The shock-horror tabloid headlines full of contrived moral outrage have faded and in their place is fact-based commentary. Much of this has been driven by the needs of public education regarding sexually transmitted diseases, and the emotional problems facing people whose genes have determined their sexual choice.

Dede is no longer the demon in the dark. His academic credibility, ease with the media, reasoned arguments and acceptance internationally have put him in the mainstream. He's twice stood as a political candidate on a "rainbow platform" of enhancing the rights of minorities. Though unsuccessful, in the 2004 election for the local legislature, he garnered 235,000 votes.

The Internet has also given enormous freedom to people with different sexual needs.
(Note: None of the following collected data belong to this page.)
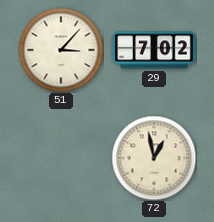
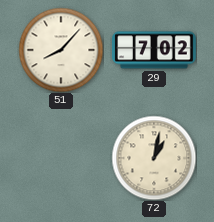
51: 3:07 -> 8:07
72: 12:58 -> 1:02
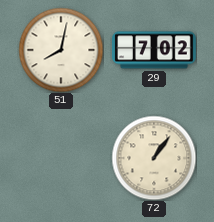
51: 8:07 -> 8:02
72: 1:02 -> 1:06
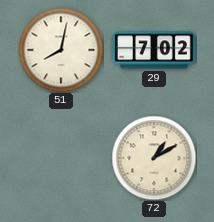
72: 1:06 -> 1:10
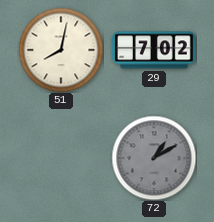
72 dial: cream -> grey
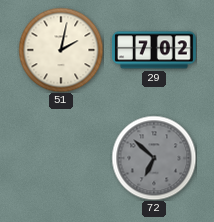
51: 8:02 -> 2:02
72: 1:10 -> 6:52
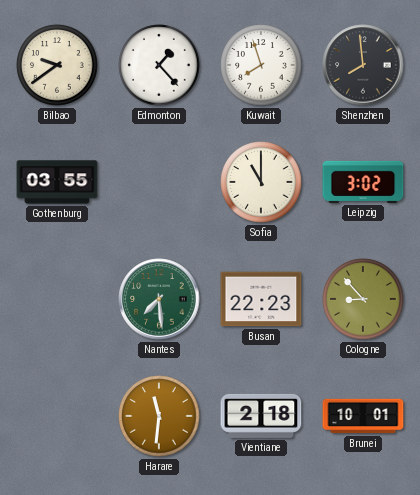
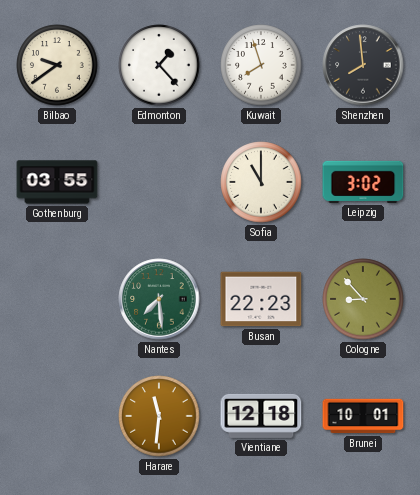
Vientiane: 2:18 -> 12:18
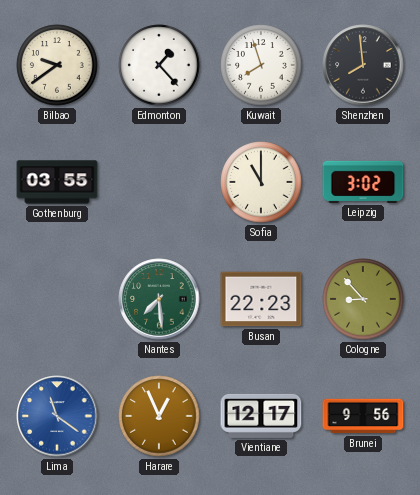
Lima: none -> 11:21
Harare: 11:31 -> 12:56
Vientiane: 12:18 -> 12:17
Brunei: 10:01 -> 9:56
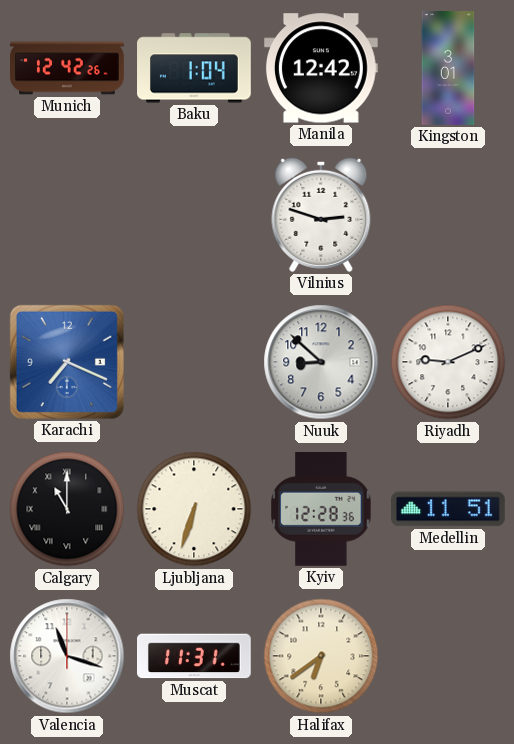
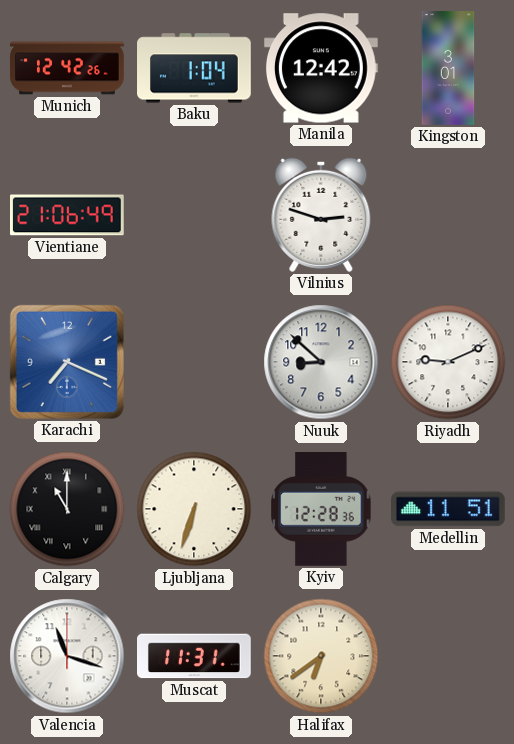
Vientiane: none -> 21:06
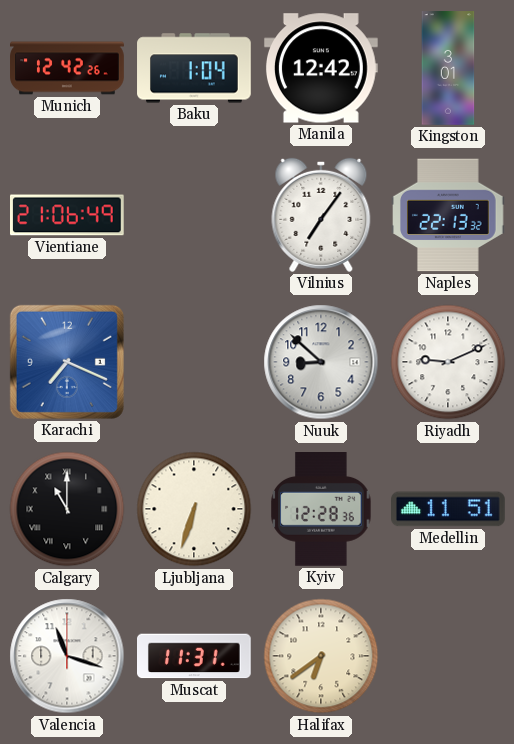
Vilnius: 2:48 -> 7:06
Naples: none -> 22:13
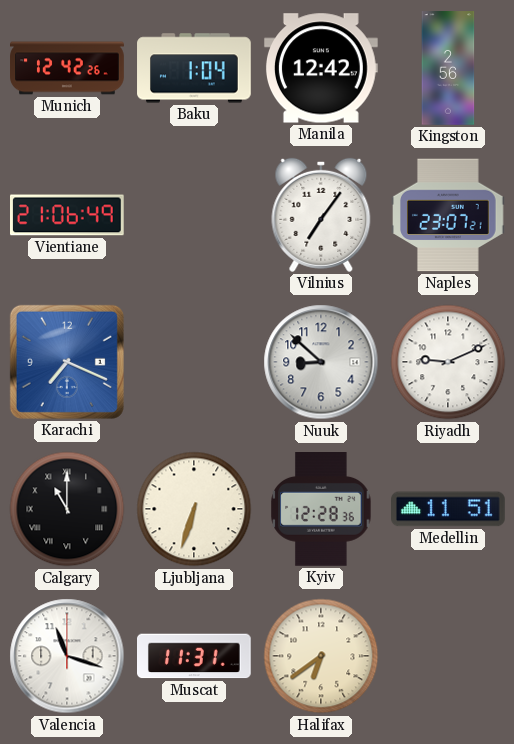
Kingston: 3:01 -> 2:56
Naples: 22:13 -> 23:07
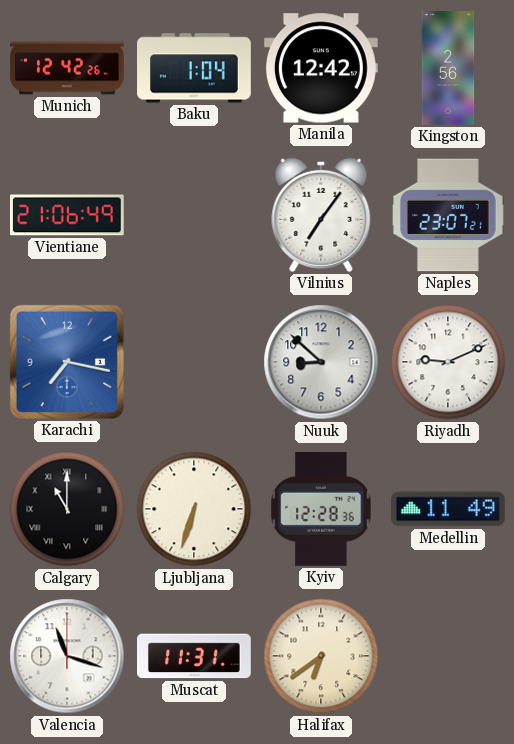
Karachi: 7:19 -> 7:17
Medellin: 11:51 -> 11:49
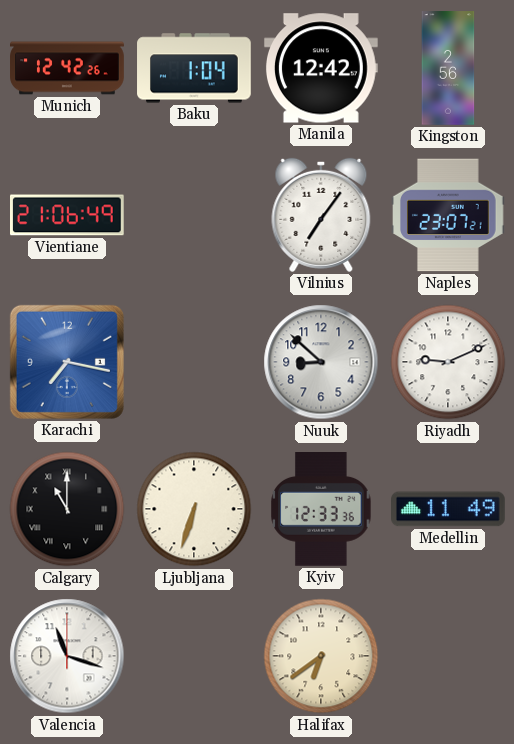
Kyiv: 12:28 -> 12:33
Muscat: 11:31 -> none
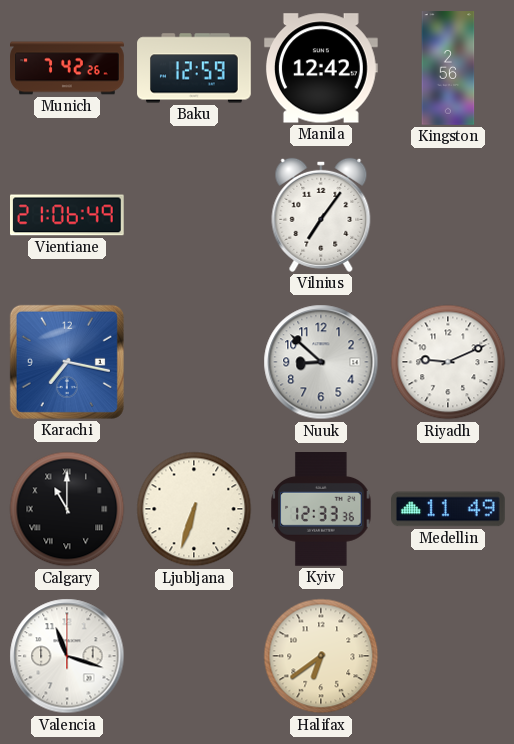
Munich: 12:42 -> 7:42
Baku: 1:04 -> 12:59
Naples: 23:07 -> none
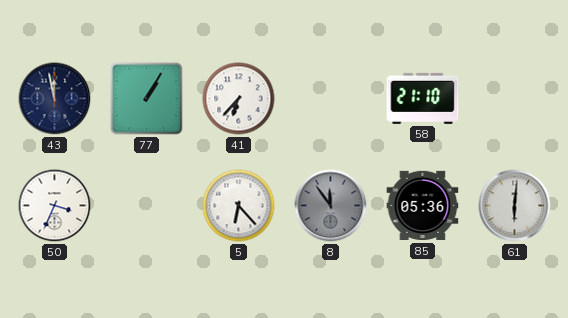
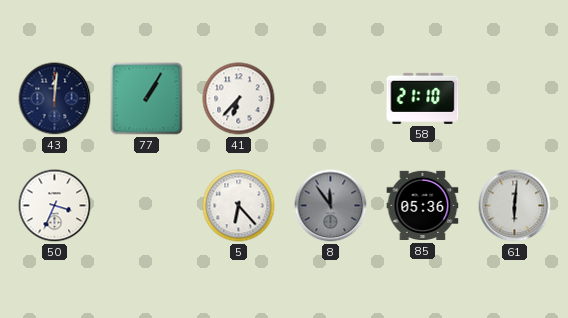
43: 11:58 -> 12:01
The furtiveness has largely vanished, though gays and lesbians still keep a low public profile; a recent lesbian "wedding" in a Surabayan hotel attracted no media coverage.

How much of this change can be attributed to Dede and Gaya Nusantara?

"I agree with those who criticize us because we are communicating with the better educated, media-savvy people in society, rather than those with limited schooling and living in isolated areas," he said.

"But information is now getting out to the wider community because the topic is no longer taboo in newspapers.

"Some say we haven't done much and that change would have arrived anyway through globalization. That may or may not be so, but we've given space to people, we've opened up the debate. Being gay now is completely different – but also more complex.

"We run a help line, organize face-to-face counseling and offer other services. There's still a lot more to do. The issue of domestic violence in gay relationships has not been addressed," said Dede.

"I wouldn't want to walk home alone in the dark from Sydney's Mardi Gras Festival, particularly as I'm an Asian. But I feel quite safe in Indonesia. However, there are reports of violence by low-ranking military personnel against men who look effeminate.

"Now the challenge is to build a new generation of leaders, and reach gay men and women who aren't at the top end of society to educate them on health issues. The (available) statistics are two years old, apply only in Jakarta and are a bit suspect. But they are all we have to go on."

For example, Dede quoted that "current" figures for HIV were "22 percent of waria (transsexual), 5 percent for male sex workers and 2.5 percent for gay men. Overall, gay men in Indonesia are aware of the risks, use condoms and lubricants and are responsible."

(In Australia, HIV cases among gay men are reported to have surged to a 10-year high after a slump in HIV infections. It's believed that the younger generation, no longer bombarded by safe sex messages, has become lax in taking precautions.)

"There's still some prejudice in society, but in international terms we're ahead. Where it's really difficult is for men and women who want to come out yet love their family and want to keep that love. We also want happy families. But not the government model."